Showers ahead this weekend after storms that slammed southern Massachusetts Friday
Scattered showers are expected throughout the state Saturday night and Sunday, on the heels of the thunderstorms and heavy wind that pounded South Massachusetts on Friday evening and Western Massachusetts Saturday afternoon.
The National Weather Service forecasts hot and humid temperatures with a 50 percent chance of thunderstorms throughout the weekend.
“We’ve had some very heavy downpours,” said Charlie Foley, a National Weather Service meteorologist.
But Bay State residents, who were battered Friday night with storms, will not have to tough it out for much longer -- storm clouds are expected to be gone by Monday.
“We’ll see an end to this unpleasant weather on Monday or Tuesday,” Foley said.
Heavy rain, wind, and thunderstorms prompted flash flood warnings throughout the Commonwealth Friday night. A tornado watch from the National Weather Service was lifted around 9 p.m.
In Fall River, the emergency room of St. Anne’s Hospital had to be relocated due to flooding, forcing 18 patients to a makeshift ER on a higher floor.
“There was just so much rain over such a short period of time,” said Wendy Bauer, a hospital spokeswoman. “The clean-up process is still continuing.”
Cleaning crews worked through the night to drain the water and sanitize the hospital, Bauer said. The emergency room was reopened at 7:30 a.m.
In East Bridgewater, two men were rescued Friday night after their canoe capsized on Robbins Pond. East Bridgewater Fire Department Lieutenant Keith McCartney said the men were caught in the hard rains when their canoe overturned. Rescuers used a hovercraft to reach them.
One was found inside a canoe, which the man had managed to re-enter, and another was located on a nearby island that he had reached after swimming.
The men, James Martin, of East Bridgewater, and Jesse Darling, of Halifax, declined medical treatment.
A microburst that featured winds between 70 and 80 miles per hour tore up trees in a small section of Taunton Friday, the Weather Service reported Saturday based on a preliminary storm survey. The microburst was about 600 feet wide, according to the Weather Service, and it affected an area around Tremont Street
According to the National Weather Service’s website, microbursts are strong downdrafts with high winds that generally last less than five minutes.

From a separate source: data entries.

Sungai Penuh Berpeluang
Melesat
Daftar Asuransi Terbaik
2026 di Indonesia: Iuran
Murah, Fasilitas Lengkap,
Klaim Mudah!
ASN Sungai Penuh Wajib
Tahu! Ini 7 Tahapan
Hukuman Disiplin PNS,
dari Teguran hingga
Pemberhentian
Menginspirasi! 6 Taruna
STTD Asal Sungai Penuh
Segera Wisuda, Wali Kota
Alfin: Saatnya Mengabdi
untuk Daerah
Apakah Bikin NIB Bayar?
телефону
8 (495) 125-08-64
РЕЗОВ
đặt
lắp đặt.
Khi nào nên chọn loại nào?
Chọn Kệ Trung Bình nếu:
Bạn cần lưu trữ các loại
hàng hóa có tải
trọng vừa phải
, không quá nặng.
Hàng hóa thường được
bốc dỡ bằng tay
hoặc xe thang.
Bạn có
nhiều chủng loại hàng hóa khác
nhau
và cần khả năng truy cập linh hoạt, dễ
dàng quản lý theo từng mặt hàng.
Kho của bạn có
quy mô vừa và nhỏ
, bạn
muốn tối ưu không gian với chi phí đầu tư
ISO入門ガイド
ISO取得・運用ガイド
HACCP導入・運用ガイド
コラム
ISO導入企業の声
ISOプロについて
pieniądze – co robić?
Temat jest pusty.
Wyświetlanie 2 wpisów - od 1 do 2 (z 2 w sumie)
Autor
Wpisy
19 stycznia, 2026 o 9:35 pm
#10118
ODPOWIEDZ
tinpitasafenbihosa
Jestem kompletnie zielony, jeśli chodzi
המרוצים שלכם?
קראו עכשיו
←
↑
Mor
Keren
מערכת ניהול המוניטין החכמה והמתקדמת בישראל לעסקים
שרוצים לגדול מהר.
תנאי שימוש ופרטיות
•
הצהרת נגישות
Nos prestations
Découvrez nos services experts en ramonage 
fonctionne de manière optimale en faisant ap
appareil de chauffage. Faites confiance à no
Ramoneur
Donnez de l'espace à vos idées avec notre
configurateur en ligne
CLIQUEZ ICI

High winds from the storm caused 13,200 National Grid residents to lose power through parts of Friday night and into early Saturday morning. By 1:30 a.m. Saturday all power had been restored.
National Grid spokeswoman Jackie Barry said a large tree limb fell onto electrical lines on Chelmsford Street in Lowell, causing 1,200 residents to lose power from 6 to 8 p.m.
Around 6:20 p.m., a high voltage line in Bridgewater was struck by lightning, leaving 12,000 residents in parts of Bridgewater, East Bridgewater, Brockton, Hanson, Halifax, and Pembroke without power for parts of the night.
Barry said that around 1:30 Saturday morning, about 470 customers in Halifax and Bridgewater were the last to have their power restored.